• REQUIRED WORK
(A) Please answer these questions about the passage on Minkhaung of Prome, one per line:
(i) Whom did Minkhaung succeed as king in 1539?
(ii) Where did the Mrauk U naval flotilla land?
(iii) On what date did Minkhaung surrender?
(B) Carry on the passage about Minkhaung of Prome from the point where it stops.

• SUPPLIED PASSAGE
::::
Minkhaung of Prome ( ; died 1553) was the last king of Prome, who reigned three tumultuous years from 1539 to 1542. He succeeded his brother Narapati in 1539. Minkhaung frantically prepared to defend against another attack by Toungoo Kingdom. He reinforced his already heavily fortified city of Prome (Pyay), and hired foreign mercenaries. Although he knew his nominal overlords, the Confederation of Shan States, would assist him, he continued the alliance with King Min Bin of Mrauk U begun by his late brother. Min Bin was married to Minkhaung's and Narapati's sister.

In late 1541, Toungoo again laid siege to Prome. Prome's allies the Confederation and Mrauk U sent in help to break the siege. But Toungoo forces under the command of Gen. Bayinnaung defeated both armies. Mrauk U also sent in a naval flotilla that landed in Bassein (Pathein). Upon hearing of the Mrauk U army's defeat, the flotilla turned back. After a five months' siege, starvation set in. The besieged deserted the city in great numbers. On 19 May 1542 (5th waxing of Nayon 904 ME), Minkhaung surrendered. Minkhaung and his queen Thiri Hpone Htut were taken to Toungoo (Taungoo).
::::
• DATA SECTION
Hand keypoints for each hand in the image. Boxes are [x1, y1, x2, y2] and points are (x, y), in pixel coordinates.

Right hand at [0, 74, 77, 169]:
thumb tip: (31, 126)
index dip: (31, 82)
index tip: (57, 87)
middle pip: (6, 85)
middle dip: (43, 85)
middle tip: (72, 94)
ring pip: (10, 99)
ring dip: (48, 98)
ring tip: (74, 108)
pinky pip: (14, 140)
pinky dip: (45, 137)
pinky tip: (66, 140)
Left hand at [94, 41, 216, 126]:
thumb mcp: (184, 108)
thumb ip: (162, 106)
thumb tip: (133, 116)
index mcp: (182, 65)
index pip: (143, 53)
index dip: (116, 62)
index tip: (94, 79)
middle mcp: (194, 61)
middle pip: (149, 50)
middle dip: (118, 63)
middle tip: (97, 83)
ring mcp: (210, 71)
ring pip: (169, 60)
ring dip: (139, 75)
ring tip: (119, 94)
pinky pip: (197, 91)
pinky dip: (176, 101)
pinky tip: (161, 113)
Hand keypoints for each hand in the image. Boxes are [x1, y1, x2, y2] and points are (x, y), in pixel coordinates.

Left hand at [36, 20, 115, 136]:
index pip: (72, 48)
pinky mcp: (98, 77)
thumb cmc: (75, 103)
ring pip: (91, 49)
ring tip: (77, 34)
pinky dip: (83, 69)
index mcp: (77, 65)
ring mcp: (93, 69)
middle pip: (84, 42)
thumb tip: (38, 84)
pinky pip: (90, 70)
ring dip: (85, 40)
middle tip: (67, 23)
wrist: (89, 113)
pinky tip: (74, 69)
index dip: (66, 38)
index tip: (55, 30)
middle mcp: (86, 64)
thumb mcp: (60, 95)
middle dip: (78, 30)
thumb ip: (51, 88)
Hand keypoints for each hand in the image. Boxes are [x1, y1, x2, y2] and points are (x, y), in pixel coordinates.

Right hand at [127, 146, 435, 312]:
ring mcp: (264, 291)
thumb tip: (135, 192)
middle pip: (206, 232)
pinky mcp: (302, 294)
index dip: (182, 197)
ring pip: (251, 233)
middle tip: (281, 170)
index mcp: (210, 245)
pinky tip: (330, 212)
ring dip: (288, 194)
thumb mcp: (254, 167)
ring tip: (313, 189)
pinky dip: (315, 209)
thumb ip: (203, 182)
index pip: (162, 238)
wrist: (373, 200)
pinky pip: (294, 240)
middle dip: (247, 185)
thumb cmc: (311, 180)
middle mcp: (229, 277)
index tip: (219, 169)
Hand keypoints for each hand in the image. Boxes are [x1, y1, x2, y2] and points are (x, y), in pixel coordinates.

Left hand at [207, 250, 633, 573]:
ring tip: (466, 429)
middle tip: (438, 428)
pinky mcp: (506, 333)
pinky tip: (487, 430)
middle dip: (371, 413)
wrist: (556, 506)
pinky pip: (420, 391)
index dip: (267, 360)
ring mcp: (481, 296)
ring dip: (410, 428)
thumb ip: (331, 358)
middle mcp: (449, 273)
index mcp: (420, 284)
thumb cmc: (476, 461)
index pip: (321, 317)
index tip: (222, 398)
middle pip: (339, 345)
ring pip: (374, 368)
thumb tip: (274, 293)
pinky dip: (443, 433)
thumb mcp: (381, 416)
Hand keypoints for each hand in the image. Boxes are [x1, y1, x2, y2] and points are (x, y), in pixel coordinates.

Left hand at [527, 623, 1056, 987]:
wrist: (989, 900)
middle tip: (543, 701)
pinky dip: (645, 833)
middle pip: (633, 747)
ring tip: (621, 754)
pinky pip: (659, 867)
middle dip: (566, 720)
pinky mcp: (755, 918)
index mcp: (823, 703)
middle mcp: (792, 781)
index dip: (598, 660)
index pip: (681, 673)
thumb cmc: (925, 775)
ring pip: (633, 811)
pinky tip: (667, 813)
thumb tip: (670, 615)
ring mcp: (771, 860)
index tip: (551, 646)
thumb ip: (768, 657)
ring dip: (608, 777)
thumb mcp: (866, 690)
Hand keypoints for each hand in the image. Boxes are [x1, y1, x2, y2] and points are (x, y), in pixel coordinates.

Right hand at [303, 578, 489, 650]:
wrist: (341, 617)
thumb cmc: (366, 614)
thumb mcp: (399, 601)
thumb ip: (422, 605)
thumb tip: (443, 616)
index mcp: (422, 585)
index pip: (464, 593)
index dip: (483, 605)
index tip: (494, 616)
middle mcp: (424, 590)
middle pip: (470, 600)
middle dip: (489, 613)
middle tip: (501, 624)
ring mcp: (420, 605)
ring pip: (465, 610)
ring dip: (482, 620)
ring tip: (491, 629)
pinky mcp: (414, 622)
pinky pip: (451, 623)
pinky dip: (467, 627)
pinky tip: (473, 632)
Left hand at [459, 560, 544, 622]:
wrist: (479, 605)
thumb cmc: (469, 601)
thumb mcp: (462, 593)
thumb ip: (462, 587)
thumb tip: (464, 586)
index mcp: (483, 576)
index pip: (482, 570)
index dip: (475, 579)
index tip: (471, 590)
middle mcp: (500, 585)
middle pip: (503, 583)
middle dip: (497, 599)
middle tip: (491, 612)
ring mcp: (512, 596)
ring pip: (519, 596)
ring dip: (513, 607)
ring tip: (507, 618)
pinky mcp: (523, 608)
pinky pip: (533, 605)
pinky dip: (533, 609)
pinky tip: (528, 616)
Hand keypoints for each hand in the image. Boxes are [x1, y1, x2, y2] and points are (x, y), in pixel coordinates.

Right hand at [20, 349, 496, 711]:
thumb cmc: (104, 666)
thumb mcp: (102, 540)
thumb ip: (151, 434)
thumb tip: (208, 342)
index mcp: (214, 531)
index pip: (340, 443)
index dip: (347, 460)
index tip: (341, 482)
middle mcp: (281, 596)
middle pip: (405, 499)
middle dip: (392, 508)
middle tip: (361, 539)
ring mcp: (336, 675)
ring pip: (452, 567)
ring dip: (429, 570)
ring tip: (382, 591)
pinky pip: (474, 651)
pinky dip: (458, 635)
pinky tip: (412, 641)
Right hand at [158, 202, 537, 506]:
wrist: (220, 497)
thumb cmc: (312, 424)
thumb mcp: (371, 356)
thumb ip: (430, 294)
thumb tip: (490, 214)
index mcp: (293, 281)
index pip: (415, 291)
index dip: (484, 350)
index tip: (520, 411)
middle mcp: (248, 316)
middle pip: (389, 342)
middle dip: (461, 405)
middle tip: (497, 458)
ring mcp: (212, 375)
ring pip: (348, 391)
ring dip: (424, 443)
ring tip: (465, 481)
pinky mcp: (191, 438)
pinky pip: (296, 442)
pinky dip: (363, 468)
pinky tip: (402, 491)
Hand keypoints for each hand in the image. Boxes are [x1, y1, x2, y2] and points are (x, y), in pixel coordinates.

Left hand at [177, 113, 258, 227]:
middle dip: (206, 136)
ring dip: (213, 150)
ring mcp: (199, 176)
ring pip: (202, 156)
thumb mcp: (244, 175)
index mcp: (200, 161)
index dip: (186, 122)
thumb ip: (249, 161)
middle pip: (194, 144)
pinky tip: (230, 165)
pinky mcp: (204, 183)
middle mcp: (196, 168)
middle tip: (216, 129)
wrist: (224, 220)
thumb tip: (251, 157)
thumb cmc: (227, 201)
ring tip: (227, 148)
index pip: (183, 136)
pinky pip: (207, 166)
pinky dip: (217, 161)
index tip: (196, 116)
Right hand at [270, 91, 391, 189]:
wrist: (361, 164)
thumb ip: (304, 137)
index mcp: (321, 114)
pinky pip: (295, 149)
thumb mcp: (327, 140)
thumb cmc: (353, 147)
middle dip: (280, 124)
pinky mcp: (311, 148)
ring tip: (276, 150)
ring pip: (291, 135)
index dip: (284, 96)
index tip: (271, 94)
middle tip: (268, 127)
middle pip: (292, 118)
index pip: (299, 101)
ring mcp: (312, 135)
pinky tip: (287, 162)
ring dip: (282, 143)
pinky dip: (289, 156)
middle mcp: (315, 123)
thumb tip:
::::
• RESPONSE LIST
(A)
(i) His brother Narapati.
(ii) Bassein (Pathein).
(iii) 19 May 1542 (5th waxing of Nayon 904 ME).

(B)
King Tabinshwehti of Toungoo appointed Mingyi Swe, Bayinnaung's father, governor of Prome, restoring its former position of a provincial capital.

Minkhaung remained under house arrest until 1553 when he was executed by Bayinnaung. Thiri Hpone Htut became a queen of Bayinnaung with the title of Sanda Dewi.

Ancestry
The following is his ancestry as reported in the Hmannan Yazawin chronicle, which in turn referenced contemporary inscriptions.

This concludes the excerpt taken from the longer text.